The city’s hydroelectric power generated by the system has been interrupted by the fire, forcing the utility to spend $600,000 buying power on the open market.
Park employees are continuing their efforts to protect two groves of giant sequoias that are unique to the region by cutting brush and setting sprinklers, Medena said.
The fire has consumed more than 209 square miles of picturesque forests. Officials estimate containment at just 7 percent.
“It’s slowing down a bit, but it’s still growing,” Frederickson said.
Fire lines near Ponderosa Hills and Twain Hart are being cut miles ahead of the blaze in locations where fire officials hope they will help protect the communities should the fire jump containment lines.

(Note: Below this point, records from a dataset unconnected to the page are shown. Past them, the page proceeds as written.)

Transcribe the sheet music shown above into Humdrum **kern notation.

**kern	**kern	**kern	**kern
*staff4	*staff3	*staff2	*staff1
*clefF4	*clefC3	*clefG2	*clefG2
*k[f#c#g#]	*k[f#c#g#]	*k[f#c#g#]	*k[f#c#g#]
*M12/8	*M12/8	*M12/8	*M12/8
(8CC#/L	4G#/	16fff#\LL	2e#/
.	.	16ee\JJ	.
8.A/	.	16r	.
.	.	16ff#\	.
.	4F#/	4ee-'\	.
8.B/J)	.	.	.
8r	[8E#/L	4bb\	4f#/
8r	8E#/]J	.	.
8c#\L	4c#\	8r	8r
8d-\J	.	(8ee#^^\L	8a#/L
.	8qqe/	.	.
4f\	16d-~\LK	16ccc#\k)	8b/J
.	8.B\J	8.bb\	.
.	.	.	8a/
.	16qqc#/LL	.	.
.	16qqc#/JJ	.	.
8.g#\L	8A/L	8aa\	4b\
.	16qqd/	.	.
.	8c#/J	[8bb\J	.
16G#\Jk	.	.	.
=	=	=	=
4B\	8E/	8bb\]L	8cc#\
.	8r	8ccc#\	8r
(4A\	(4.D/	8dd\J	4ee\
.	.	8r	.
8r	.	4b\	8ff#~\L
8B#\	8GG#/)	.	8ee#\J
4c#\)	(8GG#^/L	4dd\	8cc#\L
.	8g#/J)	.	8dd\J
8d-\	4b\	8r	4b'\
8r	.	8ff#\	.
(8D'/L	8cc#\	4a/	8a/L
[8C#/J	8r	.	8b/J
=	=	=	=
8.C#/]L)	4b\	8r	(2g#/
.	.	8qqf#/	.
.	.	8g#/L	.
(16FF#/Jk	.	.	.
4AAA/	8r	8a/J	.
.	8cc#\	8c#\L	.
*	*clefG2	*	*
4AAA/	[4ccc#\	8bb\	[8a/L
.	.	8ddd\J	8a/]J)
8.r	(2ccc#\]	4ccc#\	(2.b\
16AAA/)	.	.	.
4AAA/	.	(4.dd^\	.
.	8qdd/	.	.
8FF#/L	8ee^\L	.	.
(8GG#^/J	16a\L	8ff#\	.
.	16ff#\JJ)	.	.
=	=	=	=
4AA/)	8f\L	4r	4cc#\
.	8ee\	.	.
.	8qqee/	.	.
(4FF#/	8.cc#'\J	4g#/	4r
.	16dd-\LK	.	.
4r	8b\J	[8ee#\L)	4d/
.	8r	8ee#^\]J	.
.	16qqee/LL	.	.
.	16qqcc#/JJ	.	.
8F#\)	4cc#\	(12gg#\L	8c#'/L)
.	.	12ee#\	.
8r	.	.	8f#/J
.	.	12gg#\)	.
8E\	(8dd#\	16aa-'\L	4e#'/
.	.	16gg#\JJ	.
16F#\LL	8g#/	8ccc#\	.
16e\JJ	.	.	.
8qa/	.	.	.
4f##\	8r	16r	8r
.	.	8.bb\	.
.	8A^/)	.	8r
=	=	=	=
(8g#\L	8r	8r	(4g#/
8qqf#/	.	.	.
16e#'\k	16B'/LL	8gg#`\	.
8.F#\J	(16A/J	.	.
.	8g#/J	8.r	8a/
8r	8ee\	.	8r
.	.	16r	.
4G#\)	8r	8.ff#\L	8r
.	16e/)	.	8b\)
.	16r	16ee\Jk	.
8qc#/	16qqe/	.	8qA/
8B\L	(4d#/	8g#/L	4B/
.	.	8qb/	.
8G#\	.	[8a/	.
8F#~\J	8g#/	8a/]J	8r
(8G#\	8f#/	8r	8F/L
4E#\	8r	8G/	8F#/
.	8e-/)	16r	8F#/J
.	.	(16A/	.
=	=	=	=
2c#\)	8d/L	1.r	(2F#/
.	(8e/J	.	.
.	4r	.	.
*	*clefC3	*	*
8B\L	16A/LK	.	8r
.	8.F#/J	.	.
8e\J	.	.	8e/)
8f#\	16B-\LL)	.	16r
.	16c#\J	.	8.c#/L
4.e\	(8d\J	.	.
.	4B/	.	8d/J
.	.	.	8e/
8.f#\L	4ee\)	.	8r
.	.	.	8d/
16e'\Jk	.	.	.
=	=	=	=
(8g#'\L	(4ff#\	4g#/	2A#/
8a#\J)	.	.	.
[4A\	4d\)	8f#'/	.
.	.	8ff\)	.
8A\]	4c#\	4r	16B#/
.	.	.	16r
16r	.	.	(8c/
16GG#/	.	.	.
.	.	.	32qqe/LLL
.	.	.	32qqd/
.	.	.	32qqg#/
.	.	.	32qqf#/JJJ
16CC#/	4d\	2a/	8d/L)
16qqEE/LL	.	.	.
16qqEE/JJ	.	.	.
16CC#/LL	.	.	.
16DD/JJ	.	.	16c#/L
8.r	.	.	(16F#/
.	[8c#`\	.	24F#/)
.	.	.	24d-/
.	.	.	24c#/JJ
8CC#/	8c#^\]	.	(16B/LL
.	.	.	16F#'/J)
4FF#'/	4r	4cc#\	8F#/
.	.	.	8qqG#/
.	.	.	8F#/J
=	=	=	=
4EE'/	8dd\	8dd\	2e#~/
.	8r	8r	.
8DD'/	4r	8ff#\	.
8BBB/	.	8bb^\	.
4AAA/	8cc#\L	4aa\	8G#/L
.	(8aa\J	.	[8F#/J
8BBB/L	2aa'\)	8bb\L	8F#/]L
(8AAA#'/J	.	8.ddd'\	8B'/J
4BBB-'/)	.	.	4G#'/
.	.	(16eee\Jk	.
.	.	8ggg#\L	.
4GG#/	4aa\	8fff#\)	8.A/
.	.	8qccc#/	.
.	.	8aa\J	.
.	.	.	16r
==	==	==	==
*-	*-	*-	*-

“There is a huge focus in those areas in terms of air support and crews on the ground building fire lines to protect those communities. We’re facing difficult conditions and extremely challenging weather,” Frederickson said.
The high winds and movement of the fire from bone-dry brush on the ground to 100-foot oak and pine treetops have created dire conditions.
“A crown fire is much more difficult to fight,” said Daniel Berlant of the California Department of Forestry and Fire Protection. “Our firefighters are on the ground having to spray up.”
The blaze sweeping across steep, rugged river canyons quickly has become one of the biggest in California history, thanks in part to extremely dry conditions caused by a lack of snow and rainfall this year. Investigators are trying to determine how the fire started Aug. 17, days before lightning storms swept through the region and sparked other, smaller blazes.
The fire is the most critical of a dozen burning across California, officials say. More than 12 helicopters and a half-dozen fixed wing tankers are dropping water and retardant from the air, and 2,800 firefighters are on the ground.